The curious and amusing thing is that in FU, Smullyan
call that error the "beginners error" (page 46).
It consists in believing that the formula (a-> -b) & (a -> b) is
a contradiction, where actually the formula is true in case a is false.
A simpler example is (p-> -p). This is true for p false.
What is curious and amusing is that Smullyan made that very error
page 42 (of the first edition, and it is wrongly corrected in the second
edition).
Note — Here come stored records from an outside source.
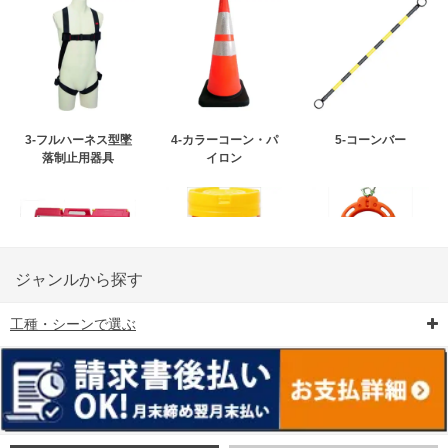
3-フルハーネス型墜
4-カラーコーン・パ
5-コーンバー
落制止用器具
イロン
ジャンルから探す
工種・シーンで選ぶ
6-矢印板/LED矢印板
7-クッションドラム
8-バリケード・フェ
ンス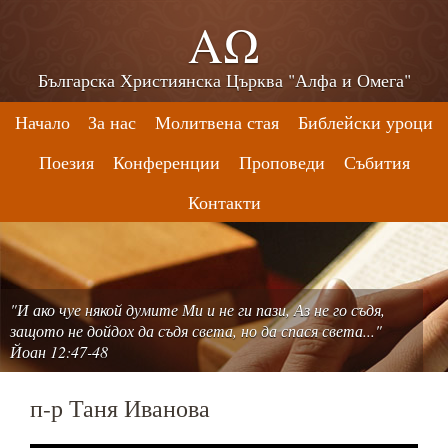
ΑΩ
Българска Християнска Църква "Алфа и Омега"
Начало
За нас
Молитвена стая
Библейски уроци
Поезия
Конференции
Проповеди
Събития
Контакти
"И ако чуе някой думите Ми и не ги пази, Аз не го съдя,
защото не дойдох да съдя света, но да спася света..."
Йоан 12:47-48
п-р Таня Иванова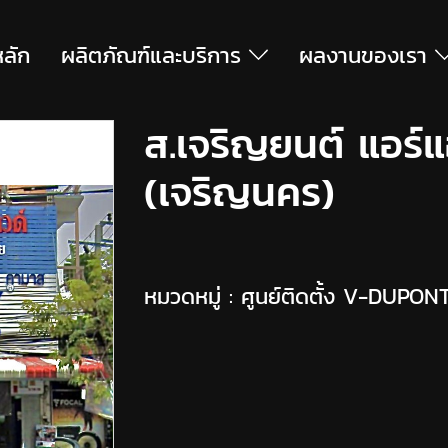
หลัก
ผลิตภัณฑ์และบริการ
ผลงานของเรา
ส.เจริญยนต์ แอร์แ
(เจริญนคร)
หมวดหมู่ :
ศูนย์ติดตั้ง V-DUPO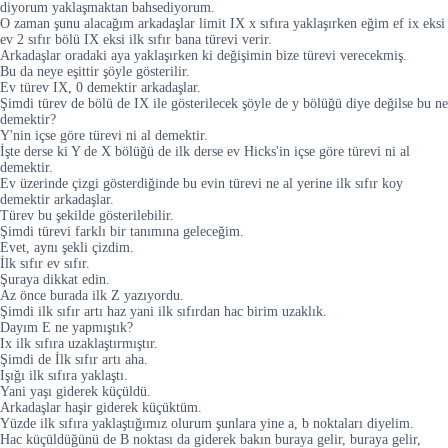
diyorum yaklaşmaktan bahsediyorum.
O zaman şunu alacağım arkadaşlar limit IX x sıfıra yaklaşırken eğim ef ix eksi
ev 2 sıfır bölü IX eksi ilk sıfır bana türevi verir.
Arkadaşlar oradaki aya yaklaşırken ki değişimin bize türevi verecekmiş.
Bu da neye eşittir şöyle gösterilir.
Ev türev IX, 0 demektir arkadaşlar.
Şimdi türev de bölü de IX ile gösterilecek şöyle de y bölüğü diye değilse bu ne
demektir?
Y'nin içse göre türevi ni al demektir.
İşte derse ki Y de X bölüğü de ilk derse ev Hicks'in içse göre türevi ni al
demektir.
Ev üzerinde çizgi gösterdiğinde bu evin türevi ne al yerine ilk sıfır koy
demektir arkadaşlar.
Türev bu şekilde gösterilebilir.
Şimdi türevi farklı bir tanımına geleceğim.
Evet, aynı şekli çizdim.
İlk sıfır ev sıfır.
Şuraya dikkat edin.
Az önce burada ilk Z yazıyordu.
Şimdi ilk sıfır artı haz yani ilk sıfırdan hac birim uzaklık.
Dayım E ne yapmıştık?
Ix ilk sıfıra uzaklaştırmıştır.
Şimdi de İlk sıfır artı aha.
Işığı ilk sıfıra yaklaştı.
Yani yaşı giderek küçüldü.
Arkadaşlar haşir giderek küçüktüm.
Yüzde ilk sıfıra yaklaştığımız olurum şunlara yine a, b noktaları diyelim.
Hac küçüldüğünü de B noktası da giderek bakın buraya gelir, buraya gelir,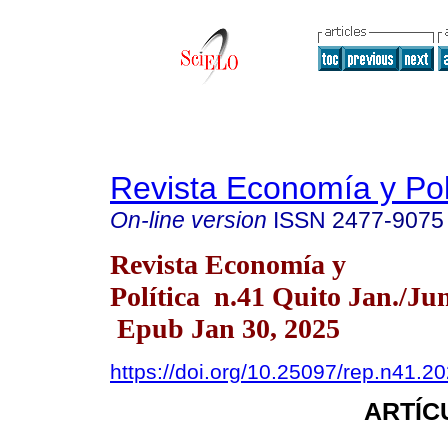
Revista Economía y Pol
On-line version
ISSN
2477-9075
Revista Economía y
Política n.41 Quito Jan./Ju
Epub Jan 30, 2025
https://doi.org/10.25097/rep.n41.2
ARTÍC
Can you see it.
Morality: consistent machines *can* be inconsistent,
as any Loebian machine believes (-Bf -> -B- Bf).
Well; that is neither a justification nor a consolation ...
At 12:26 23/09/04 +0200, Bruno Marchal wrote:
>Hi,
>
>In the second paragraph of the "physics and sensations" section
>of my paper "the origin of physical laws and sensations" I made
>a rather stupid error (what a shame!).
>
>Indeed I say "Note that neither G nor G* does prove it
>[where it is for Bp -> -B-p]". This is ridiculous, because
>G* proves Bp->p, for any p, and thus G* proves B-p -> -p,
>and thus (by contraposition) G* proves p->-B-p, and by
>propositional calculus Bp->-B-p.
>Worst, my justification was that Bf->B-f (where f = false).
>This is correct, but I infer from that that Bf->-B-f is not provable by G*.
>But G* proves both Bf->B-f and Bf->-B-f, that is Bf->f.
>
>The error has no consequences for the rest of the paper, but
>still, why did I wrote that???
>
>Please, don't hesitate to ask ANY questions, so that perhaps
>other errors will be single out.
>You can also propose more general
>critics. Don't be shy. (You can also ask questions about FU).